### TASK TO COMPLETE
Copy the data below word for word, but leave out the pictures.

(DATA SUPPLIED)

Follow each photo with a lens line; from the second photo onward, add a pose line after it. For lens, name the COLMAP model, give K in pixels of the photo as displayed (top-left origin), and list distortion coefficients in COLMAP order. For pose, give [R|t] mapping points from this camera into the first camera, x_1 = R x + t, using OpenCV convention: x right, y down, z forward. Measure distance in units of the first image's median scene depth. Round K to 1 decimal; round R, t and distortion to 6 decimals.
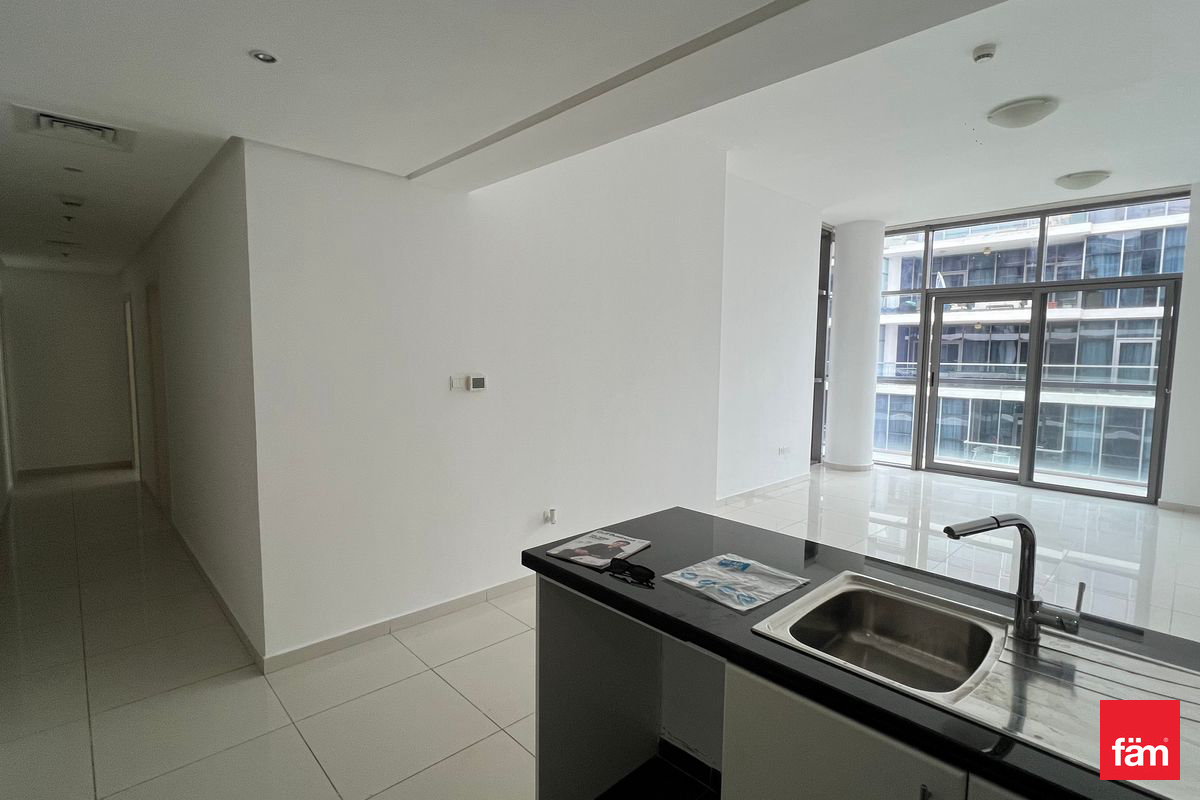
lens RADIAL K [[569.9, 0, 595.5], [0, 569.9, 403.4], [0, 0, 1]] dist [-0.000840, -0.000556]
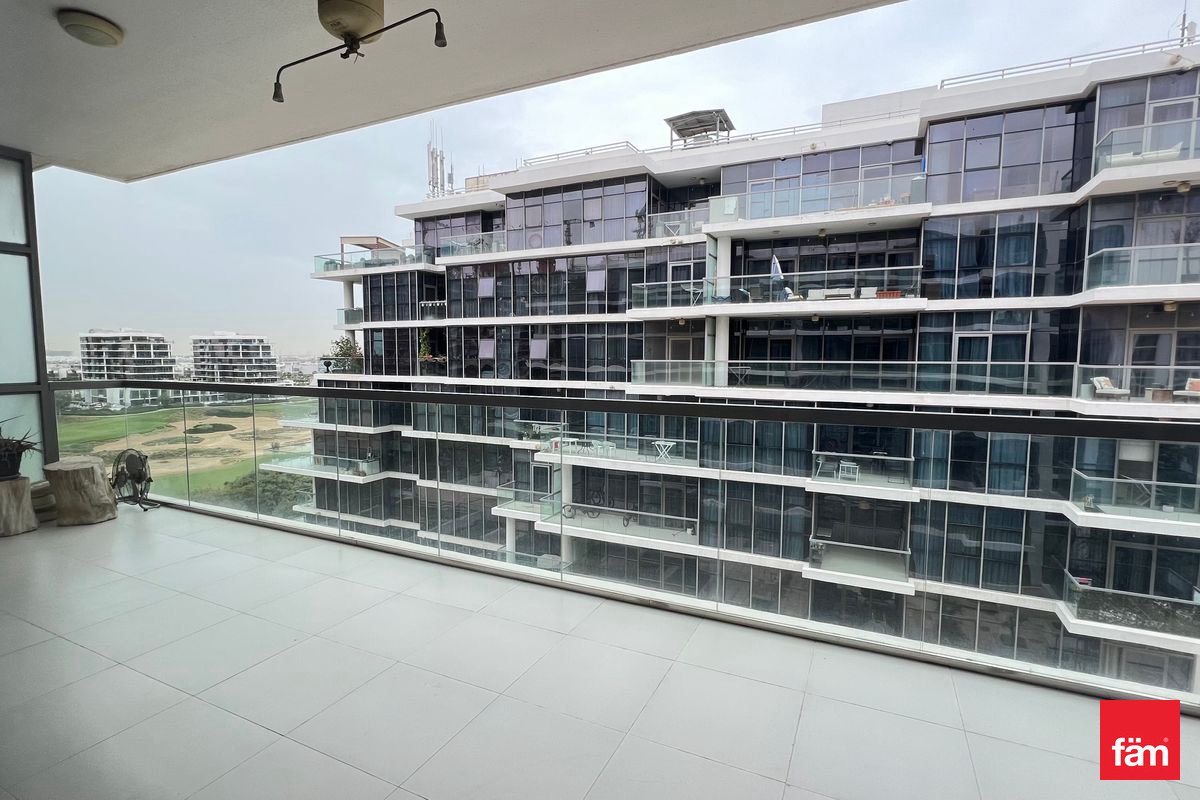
lens RADIAL K [[569.9, 0, 593.9], [0, 569.9, 402.7], [0, 0, 1]] dist [-0.000840, -0.000556]
pose [[0.931378, -0.039812, 0.361871, 0.033101], [0.039541, 0.999185, 0.008158, -0.031193], [-0.361901, 0.006710, 0.932192, 0.359457]]
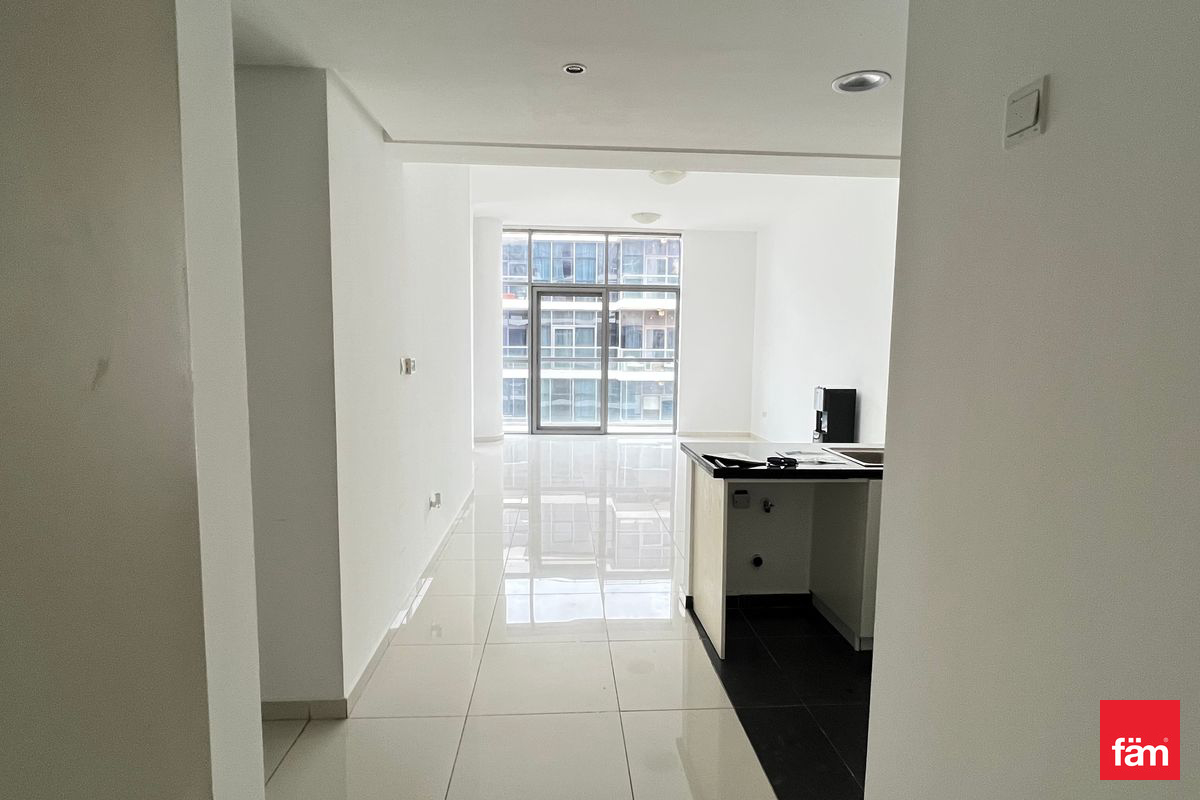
lens RADIAL K [[629.1, 0, 604.6], [0, 629.1, 406.4], [0, 0, 1]] dist [-0.001804, -0.000385]
pose [[0.629303, -0.083865, 0.772622, -0.124242], [0.066013, 0.996336, 0.054380, -0.000567], [-0.774351, 0.016781, 0.632533, 0.015441]]
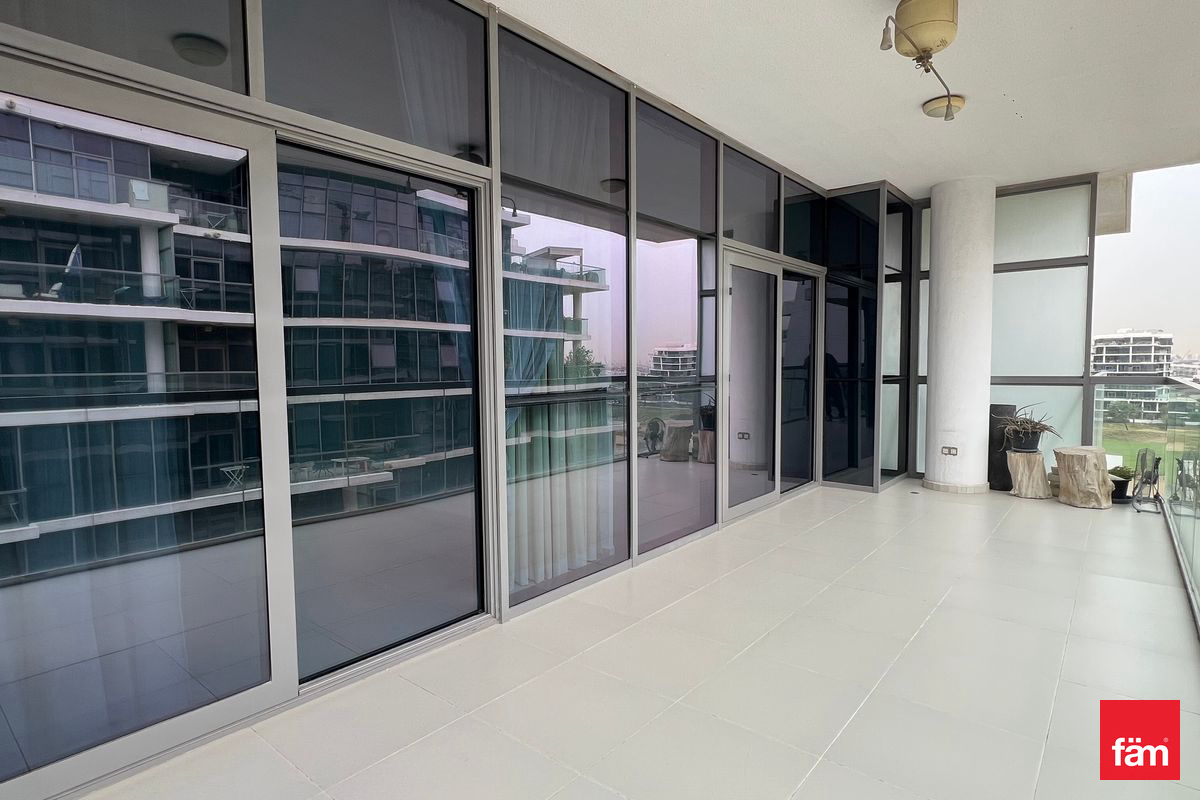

(End DATA SUPPLIED)

### SOLVED EXERCISE
Follow each photo with a lens line; from the second photo onward, add a pose line after it. For lens, name the COLMAP model, give K in pixels of the photo as displayed (top-left origin), and list distortion coefficients in COLMAP order. For pose, give [R|t] mapping points from this camera into the first camera, x_1 = R x + t, using OpenCV convention: x right, y down, z forward. Measure distance in units of the first image's median scene depth. Round K to 1 decimal; round R, t and distortion to 6 decimals.
lens RADIAL K [[569.9, 0, 595.5], [0, 569.9, 403.4], [0, 0, 1]] dist [-0.000840, -0.000556]
lens RADIAL K [[569.9, 0, 593.9], [0, 569.9, 402.7], [0, 0, 1]] dist [-0.000840, -0.000556]
pose [[0.931378, -0.039812, 0.361871, 0.033101], [0.039541, 0.999185, 0.008158, -0.031193], [-0.361901, 0.006710, 0.932192, 0.359457]]
lens RADIAL K [[629.1, 0, 604.6], [0, 629.1, 406.4], [0, 0, 1]] dist [-0.001804, -0.000385]
pose [[0.629303, -0.083865, 0.772622, -0.124242], [0.066013, 0.996336, 0.054380, -0.000567], [-0.774351, 0.016781, 0.632533, 0.015441]]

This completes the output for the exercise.